Corram que o filme ruim vem aí:

. MEGALÓPOLIS – este mês foi muito bom porque não vi nenhum filme realmente ruim, a não ser o misto de acidente aéreo com terrestre (e naval) que é esse descarrilhamento de cinematografia. Continuo adorando Coppola, e admiro muito o sujeito pela coragem e desfaçatez de ligar o mais absoluto FODA-SE para todo mundo, inclusive a audiência, no que desconfio ter sido a trollagem mais cara da história.

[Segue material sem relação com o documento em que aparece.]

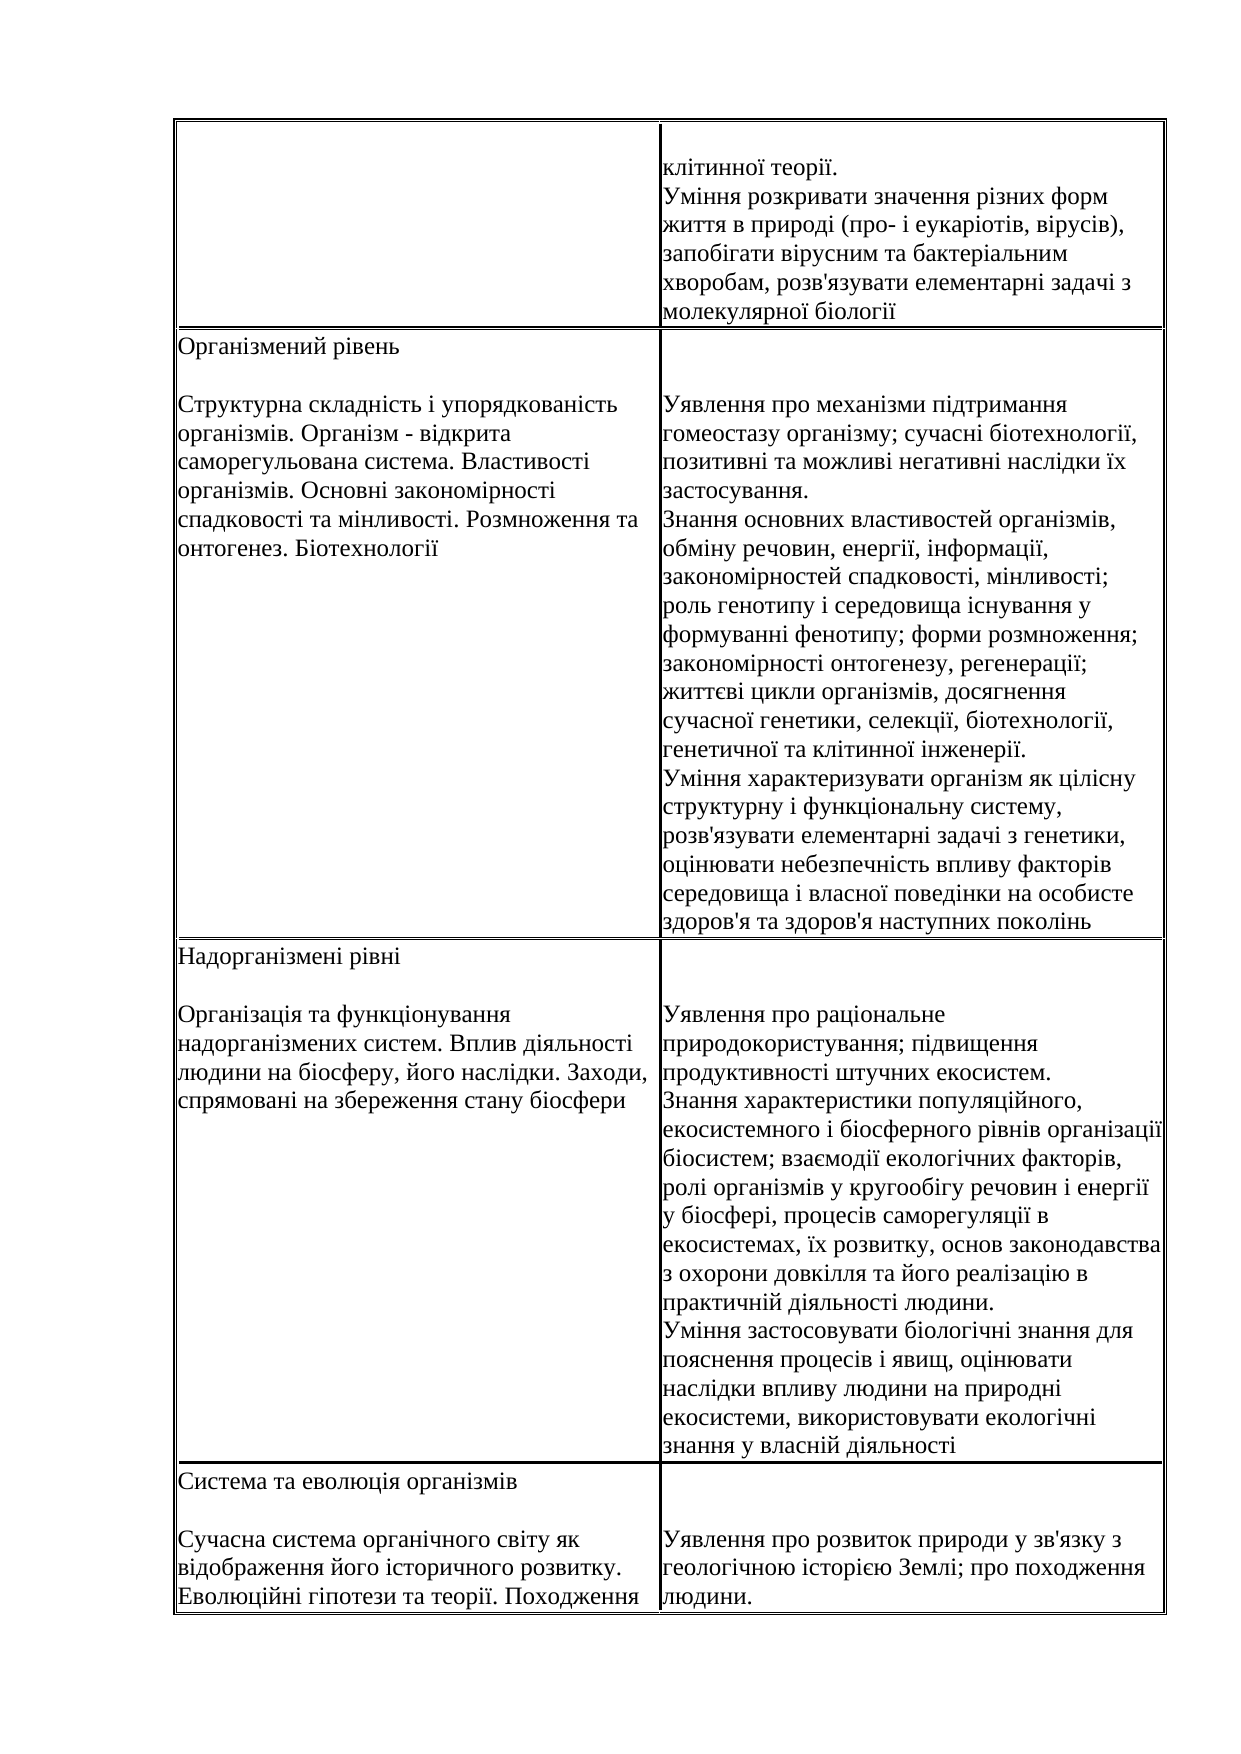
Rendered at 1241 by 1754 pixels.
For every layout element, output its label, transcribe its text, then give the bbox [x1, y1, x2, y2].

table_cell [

Eu e Patrícia detestamos, não só pelo roteiro excessivamente didático e bastante desconjuntado e irregular em termos de timing e atuações como também pelo assalto aos sentidos, o que infelizmente fez com que nós dois (eu autista e ela com transtorno de processamento sensorial) começássemos a passar mal numa cena de festa aos sessenta minutos de filme, o que nos fez sair quase correndo da sala. Não fosse isso eu teria ficado até o fim, mas a experiência como um todo foi bastante ruim para mim. Honestamente, embora eu pense em arriscar de novo uma olhada quando for para o streaming, não sei se vou fazer isso.